_TESTO FORNITO_

* * * * * * * * *

Si tratta di una questione di uguaglianza come definita dall’art 3 della Costituzione, di valori al centro delle prospettive europee (con la Commissione che ha annunciato una nuova strategia dell’UE in materia di uguaglianza di genere) e internazionali, con la parità di genere tra i fondamenti dell’Agenda 2030 dell’Onu per lo sviluppo sostenibile.

Non possiamo negare il rischio che gli effetti del cambiamento che ci ha investiti con tanta veemenza siano più negativi che positivi, che siano asimmetrici, che non andrà tutto bene. Le cose non andranno bene da sole, serviranno azioni precise e decise per dare al cambiamento la direzione che riteniamo più giusta e positiva. Il rischio, altrimenti, è che a subire l’impatto più negativo siano ancora una volta proprio le donne. Da un lato perché i settori che più a lungo subiranno la crisi (turismo, servizi) sono a forte occupazione femminile, dall’altro perché c’è il concreto pericolo che lo “stare a casa” – e poi lo smart working – si trasformino in un consolidamento di quegli stereotipi maschilisti che per troppo tempo hanno cristallizzato funzioni e compiti, per gli uomini e per le donne, nella società, nel lavoro e nella famiglia. Un diverso equilibrio di valori e abitudini sociali potrebbe invece liberare energie e dare forza a quelli ambiti di impiego già a forte presenza di lavoratrici, come sanità, istruzione e servizi sociali e alla persona, che la pandemia ci indica come fondamentali e da implementare per garantire qualità della vita e benessere diffuso. 

Questa credo debba essere l’agenda della Conferenza delle democratiche, con l’impegno di lavorare insieme, con spirito di collaborazione e condivisione. Pluralismo, autonomia e autorevolezza devono essere i valori di questo impegno, i valori della Conferenza, i valori di tutte noi.

Occorre un percorso partecipato, libero, plurale, costruttivo, che sappia condividere una visione e poi interessare, attrarre, aggregare le donne fuori dal PD, iniziando dalla rete di associazioni e movimenti femminili e femministi. Senza mai chiuderci, ma lavorando a partire dalla Conferenza – dando forza a questo luogo, contaminando di innovazione tutto il partito, superando ogni tipo di resistenza ad una vera valorizzazione delle donne – per dar vita a una soggettività politica e una leadership femminile rinnovata, forte, autentica, autonoma, autorevole, plurale.

* * * * * * * * *

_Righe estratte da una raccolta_

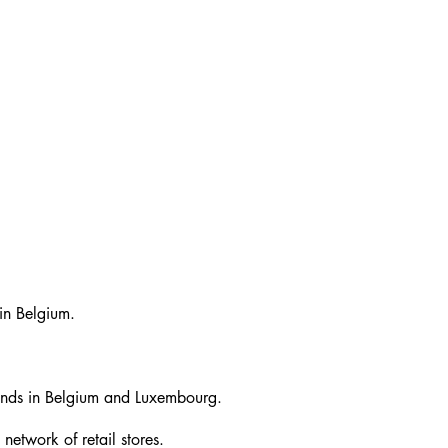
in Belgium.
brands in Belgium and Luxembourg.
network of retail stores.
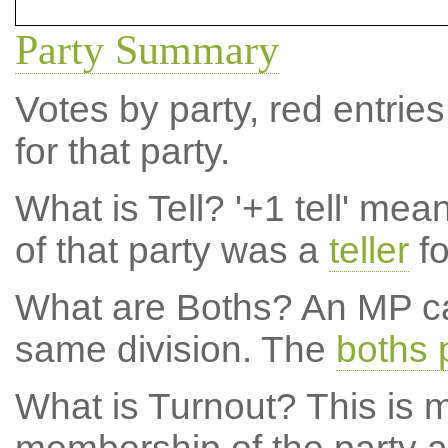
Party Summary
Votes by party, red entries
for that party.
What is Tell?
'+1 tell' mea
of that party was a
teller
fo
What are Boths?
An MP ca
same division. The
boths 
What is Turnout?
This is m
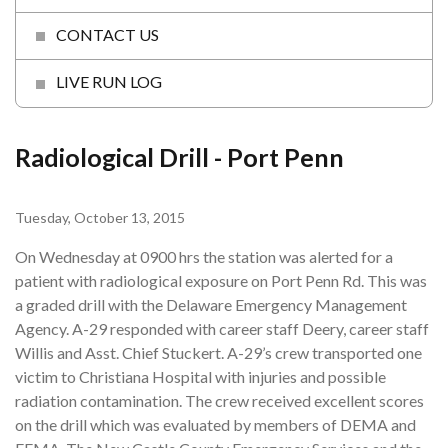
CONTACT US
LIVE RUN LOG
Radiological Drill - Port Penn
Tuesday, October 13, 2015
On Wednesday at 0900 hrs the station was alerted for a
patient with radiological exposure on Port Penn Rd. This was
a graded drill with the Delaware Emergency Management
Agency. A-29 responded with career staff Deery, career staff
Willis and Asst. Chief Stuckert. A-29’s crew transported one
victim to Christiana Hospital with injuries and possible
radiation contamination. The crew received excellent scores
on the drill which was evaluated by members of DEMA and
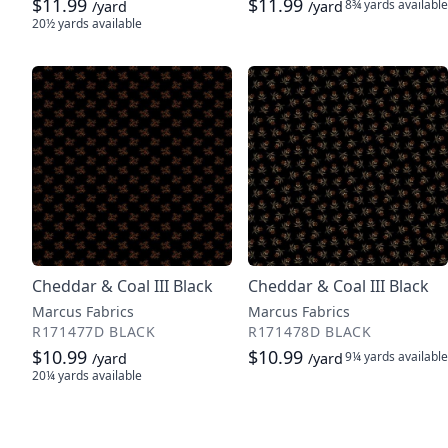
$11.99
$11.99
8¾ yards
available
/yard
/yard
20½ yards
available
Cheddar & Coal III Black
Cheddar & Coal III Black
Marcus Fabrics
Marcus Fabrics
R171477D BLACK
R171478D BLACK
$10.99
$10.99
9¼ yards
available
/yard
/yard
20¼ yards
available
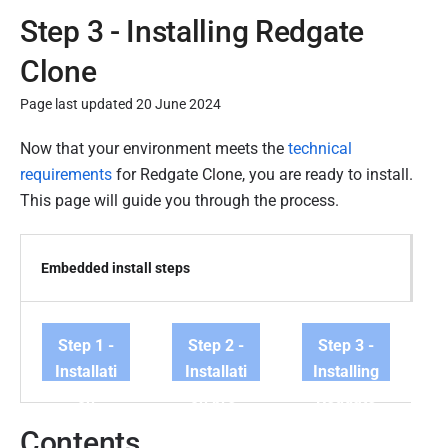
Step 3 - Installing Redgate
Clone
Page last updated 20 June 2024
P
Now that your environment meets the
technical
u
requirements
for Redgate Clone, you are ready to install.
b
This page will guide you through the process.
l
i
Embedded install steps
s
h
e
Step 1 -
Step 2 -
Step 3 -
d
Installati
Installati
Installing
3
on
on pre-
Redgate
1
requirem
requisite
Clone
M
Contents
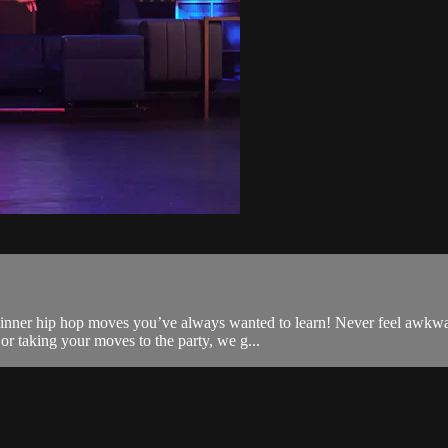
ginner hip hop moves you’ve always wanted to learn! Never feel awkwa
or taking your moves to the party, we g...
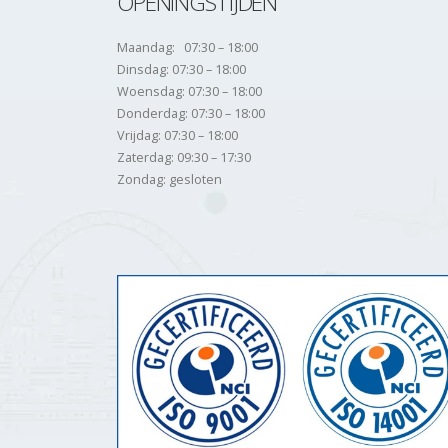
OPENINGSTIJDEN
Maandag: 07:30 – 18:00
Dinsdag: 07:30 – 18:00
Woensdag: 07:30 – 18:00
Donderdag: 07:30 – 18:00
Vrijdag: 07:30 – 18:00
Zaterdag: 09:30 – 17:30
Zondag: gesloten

* * * * * * * * *

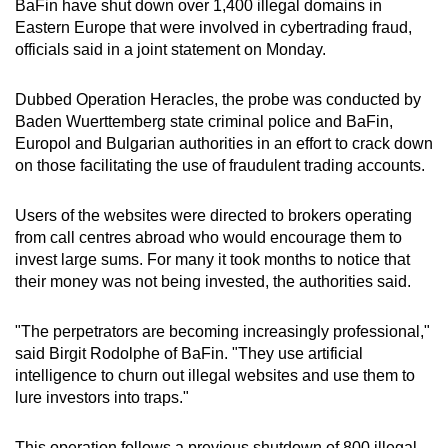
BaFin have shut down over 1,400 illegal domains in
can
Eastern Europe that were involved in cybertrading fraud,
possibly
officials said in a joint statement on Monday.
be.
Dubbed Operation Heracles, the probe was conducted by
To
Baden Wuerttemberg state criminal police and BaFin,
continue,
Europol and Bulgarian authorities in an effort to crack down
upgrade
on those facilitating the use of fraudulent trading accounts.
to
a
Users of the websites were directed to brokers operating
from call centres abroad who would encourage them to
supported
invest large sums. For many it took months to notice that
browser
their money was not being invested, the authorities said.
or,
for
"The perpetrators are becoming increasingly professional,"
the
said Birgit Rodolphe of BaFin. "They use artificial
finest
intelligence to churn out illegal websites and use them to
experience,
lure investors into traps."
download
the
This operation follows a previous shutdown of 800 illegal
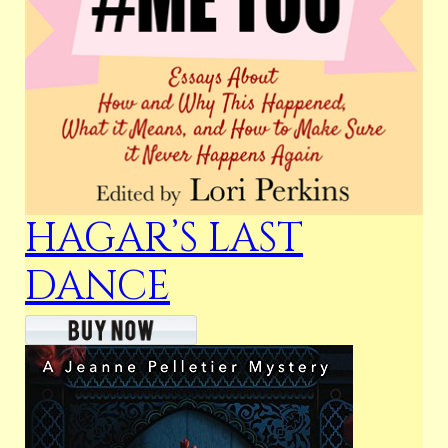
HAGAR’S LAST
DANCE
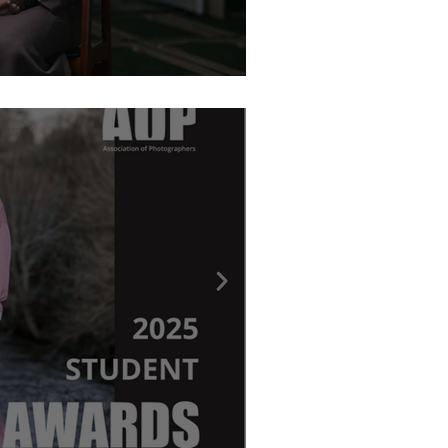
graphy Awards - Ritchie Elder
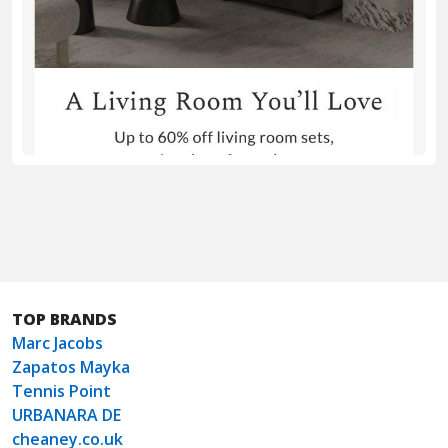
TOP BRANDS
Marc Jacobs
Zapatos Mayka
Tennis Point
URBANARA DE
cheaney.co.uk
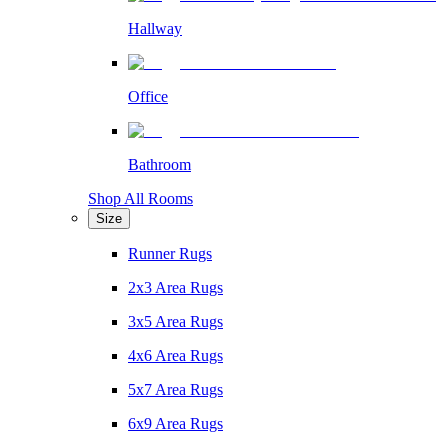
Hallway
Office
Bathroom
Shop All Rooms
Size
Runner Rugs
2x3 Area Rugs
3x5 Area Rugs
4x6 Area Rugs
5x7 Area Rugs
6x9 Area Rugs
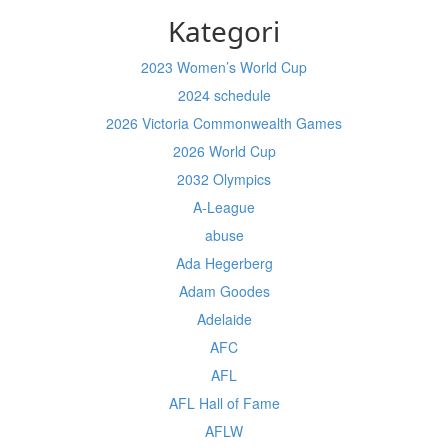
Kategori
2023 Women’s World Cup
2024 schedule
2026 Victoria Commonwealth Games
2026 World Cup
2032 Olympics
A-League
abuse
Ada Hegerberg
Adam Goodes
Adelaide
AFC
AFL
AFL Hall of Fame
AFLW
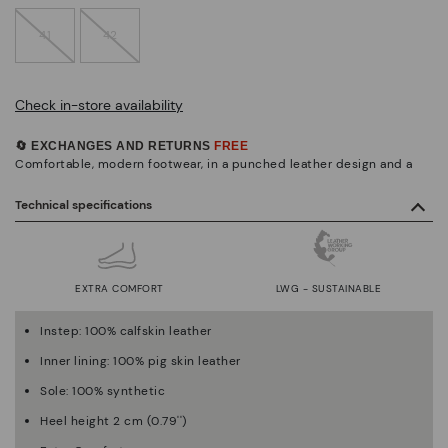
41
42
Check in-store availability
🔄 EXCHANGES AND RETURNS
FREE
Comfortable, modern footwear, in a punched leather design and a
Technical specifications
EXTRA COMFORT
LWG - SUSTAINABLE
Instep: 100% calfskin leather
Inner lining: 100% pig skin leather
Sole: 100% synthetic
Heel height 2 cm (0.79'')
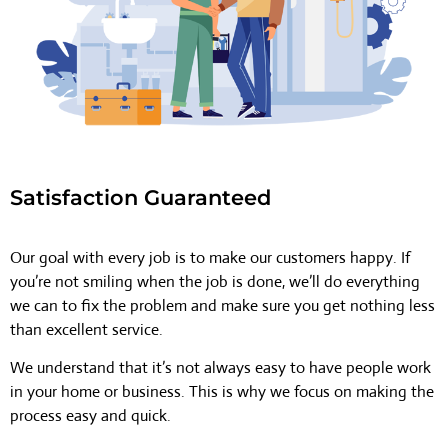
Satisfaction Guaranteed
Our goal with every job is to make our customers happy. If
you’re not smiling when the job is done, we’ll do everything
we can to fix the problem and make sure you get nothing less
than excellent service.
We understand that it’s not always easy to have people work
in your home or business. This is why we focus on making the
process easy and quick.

* * * * * * * * *

_ATTIVITÀ RICHIESTA_
Prosegui il testo sulla parità di genere e sulla Conferenza delle democratiche, riprendendo subito dopo la sua ultima frase. Le righe costituiscono un materiale a parte, distinto dal testo.

_SPAZIO RISPOSTA_
Credo in questo senso che sia un valore avere una competizione aperta e vera per la scelta della Portavoce della Conferenza, ruolo per il quale ho deciso di sostenere Titti Di Salvo. Credo nel confronto come strumento per dare maggiore forza e riconoscimento al nostro pluralismo di analisi e proposta. Riconoscerci e darci reciproca forza: questo è il primo empowerment femminile collettivo, così si costruisce unità vera.

Ho deciso di sostenere Titti perché condivido l’ambizione che disegna per la Conferenza, di “segnare il profilo della visione moderna della rinascita del paese  e dell’Europa, in modo che modernità e diritti si alimentino, e di aiutare il cambiamento autentico del PD in questa direzione, costruendo una relazione vera con le donne nel paese.”

Sono inoltre convinta della necessità di un confronto largo e partecipato, di un ascolto vero e reciproco, di una forte condivisione nell’elaborazione, del valore di un pluralismo di culture, di generazioni, di territori. La Conferenza dovrà essere una casa aperta, inclusiva, capace di accogliere, sostenere, rappresentare e promuovere la partecipazione di tutte le democratiche e di tutte le italiane che vorranno condividere il nostro cammino.

Proprio pensando alle italiane – e agli italiani, soprattutto i più giovani – dobbiamo avere l’ambizione e la forza di proporre un patto tra politica e donne, per costruire un paese e una Europa per donne e uomini, per agire concretamente per un cambiamento totale del paradigma su cui è basato il nostro sistema produttivo, di consumo e di relazione, e per realizzare un nuovo modello di crescita frutto di una cultura dell’innovazione, della sostenibilità, dell’etica, dell’uguaglianza e dell’equità, capace di mettere al centro la persona e il benessere generale.